Step 4: Detect duplicates and subtotals
Flag any account that appears more than once per (canonical_account, line_type) — a likely subtotal re-counted as a detail line. NOI and the section totals are computed from DETAIL lines only; a re-counted subtotal would double a section, so the duplicate flag protects the bridge.
Step 5: Validate and grade
validate_payload recomputes NOI == revenue - operating_expense (below-the-line excluded) and emits noi_includes_below_the_line as a CRITICAL if a capex / debt-service / distribution line leaked into the NOI sections; it reports account-mapping coverage and surfaces the unmapped bucket. grade_ingestion then scores the run on its operating-statement dimensions (period integrity, account-mapping coverage, sign convention, NOI classification, duplicate detection, provenance) as a weakest-link A/B/C letter plus a 0-100 secondary score. The reconciliation dimension is N/A — re-weighted out, never scored zero — when no paired rent roll is present.
Step 6: Hand off
The canonical payload feeds rent-roll-t12-tieout (which uses ONLY the actual line_type for the revenue tie-out) and the target-model emitters (map_to_target_model / emit_sql_ddl / emit_load_plan) for the chosen profile.
Output Format
A canonical operating-statement payload: {doc_type, records (account x period lines), aggregates, periods, issues}. Each records[] line carries account_code, raw_account_name, canonical_account, statement_section, line_type, fiscal_period (YYYY-MM, reusing the monthly-actuals period field), amount (sign-normalized), and the provenance bundle with source_ref in data-room/<doc>#<anchor> form. aggregates carries periods_present, periods_expected, expense_sign_convention, revenue_actual, operating_expense_actual, and noi_actual (all from the actual line_type). Plus: an account-mapping report, a validation report, a data-quality grade (A/B/C + 0-100), and a human-review queue.
Red Flags
- A Total / YTD / annualized column counted as a period or summed into the per-period totals — it must be excluded as an aggregate and reconciled separately, never double-counted.

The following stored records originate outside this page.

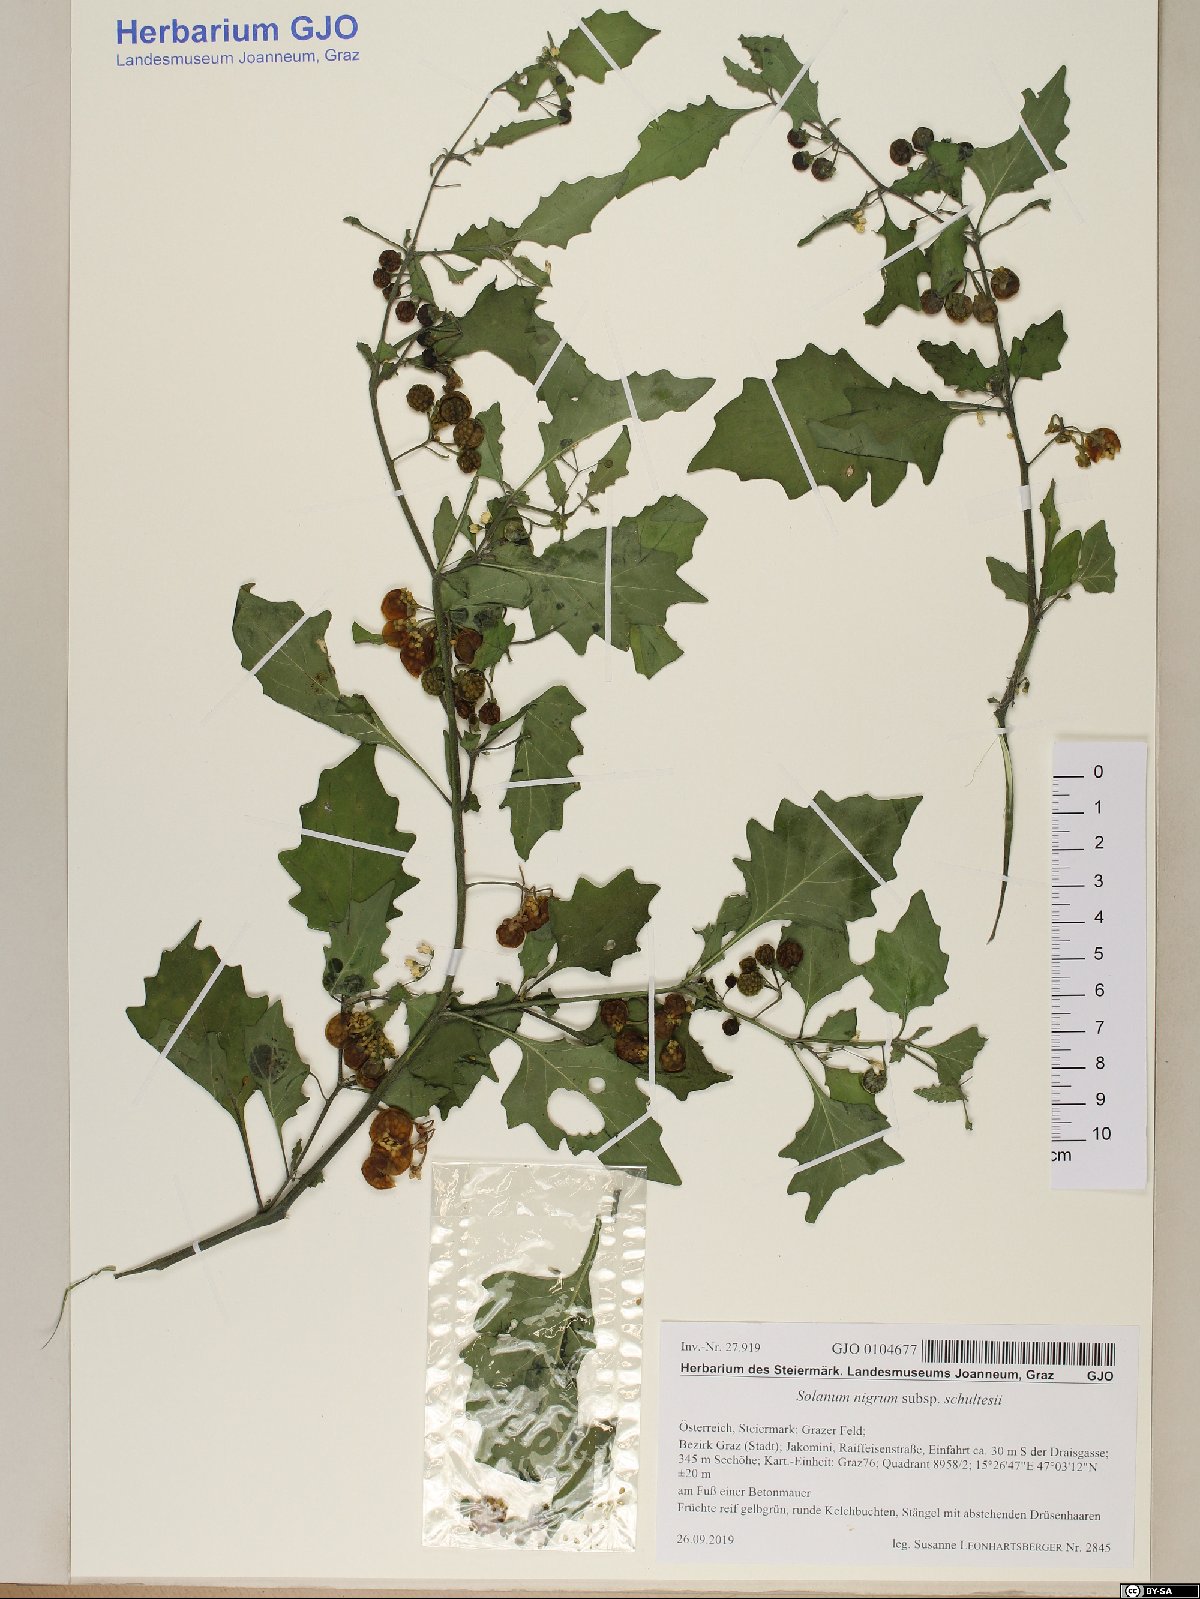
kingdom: Plantae
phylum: Tracheophyta
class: Magnoliopsida
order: Solanales
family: Solanaceae
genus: Solanum
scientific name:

- A capex, debt-service, or distribution line folded into NOI — below-the-line items must stay out of the revenue-minus-operating-expense computation.
- A bracketed-negative or signed-negative expense column flipping an expense into revenue — detect the sign convention and normalize every amount to one canonical convention first.
- A partial-year or lease-up month multiplied up to a full year — periods present below the expected count is a carried gap, never a synthesized or annualized figure.
- A subtotal line re-counted as a detail line — it inflates its section; flag the duplicate and compute NOI from detail lines only.
- An unmapped account silently dropped or guessed — flag it to the unmapped bucket for a controller to map; never fabricate the mapping and never drop the dollars.
Chain Notes
Upstream (produce the tokens this skill ingests): t12-normalizer (the trailing-twelve reader whose extracted output lands here), document-to-data-room-extractor (typed extraction + the PII boundary this layer mirrors), plus any OCR / PDF-table / LLM-extraction step.
Constrained instance of this root: t12-to-database is a thin preset over this skill — it pins line_type=actual over a trailing-twelve-month window and adds the 12-period integrity check. This skill is the superset; the preset does not duplicate the model, it references it.
Downstream (consume this skill's records): rent-roll-t12-tieout (the revenue tie-out, which reads ONLY the actual line_type), document-to-database (orchestration + target-model emission), and acquisition-underwriting-engine (the recognized-accrual side of the cash-flow spine).